Does the national legislation of Suriname protect children from violence in their home and at school?
Keywords:child rights, violence, best interest of the child, international obligations, national legislation
Background: Article 19 of the UN Convention on the Rights of the Child (CRC) contains the obligation for the State to protect children from every form of violence.
Aim:To evaluate whether and how Surinamese legislation on violence against children at home and in school meets international regulations and obligations, particularly with regards to Article 3 (1) and 19 of the CRC.

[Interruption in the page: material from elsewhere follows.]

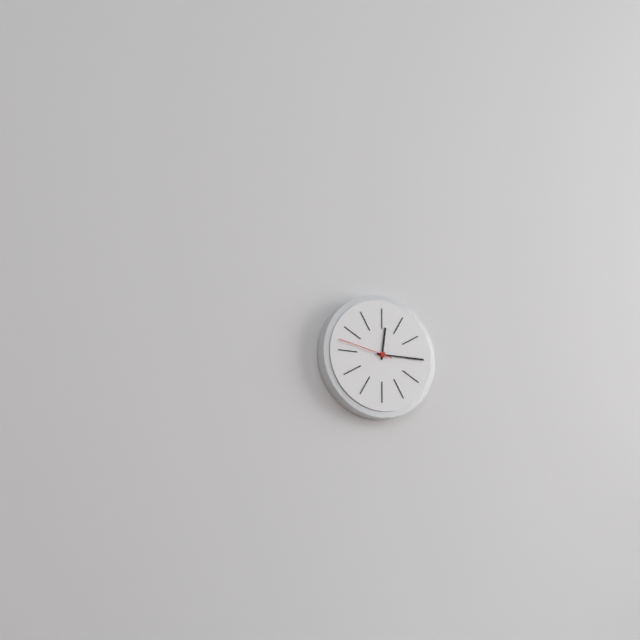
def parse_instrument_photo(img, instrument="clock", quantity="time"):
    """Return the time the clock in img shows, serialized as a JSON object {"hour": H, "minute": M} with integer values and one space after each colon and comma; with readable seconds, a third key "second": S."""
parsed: {"hour": 12, "minute": 15, "second": 47}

Method: Firstly, an overview is presented of the international rules and standards relevant to the protection of the child from all forms of violence with a focus on Article 19 and 3 (1) CRC and the related General Comments of the CRC Committee. Secondly, a comparison was made between the obligations enshrined in Articles 3 (1) and 19 of the CRC and the Surinamese provisions in the national legislation; in that regard a distinction is made between provisions in the Penal Code and the Civil Code. Identified differences in the Surinamese law will be presented and recommendations are made for further legislative measures.

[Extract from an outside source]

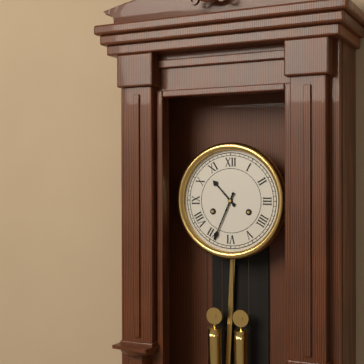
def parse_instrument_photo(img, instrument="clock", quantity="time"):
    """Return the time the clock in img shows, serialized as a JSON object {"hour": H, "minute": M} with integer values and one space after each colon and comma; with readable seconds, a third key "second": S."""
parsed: {"hour": 10, "minute": 34}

Results:This study of the implementation of Articles 3(1) and 19 of the CRC, shows concordances and discordances between national legislations and international obligations.
Conclusion: Legislation has been adopted to protect children from violence in Suriname, but the development of legislation itself is not sufficient to stop violence against children. Law enforcement and the implementation of an integral policy on this matter are recommended.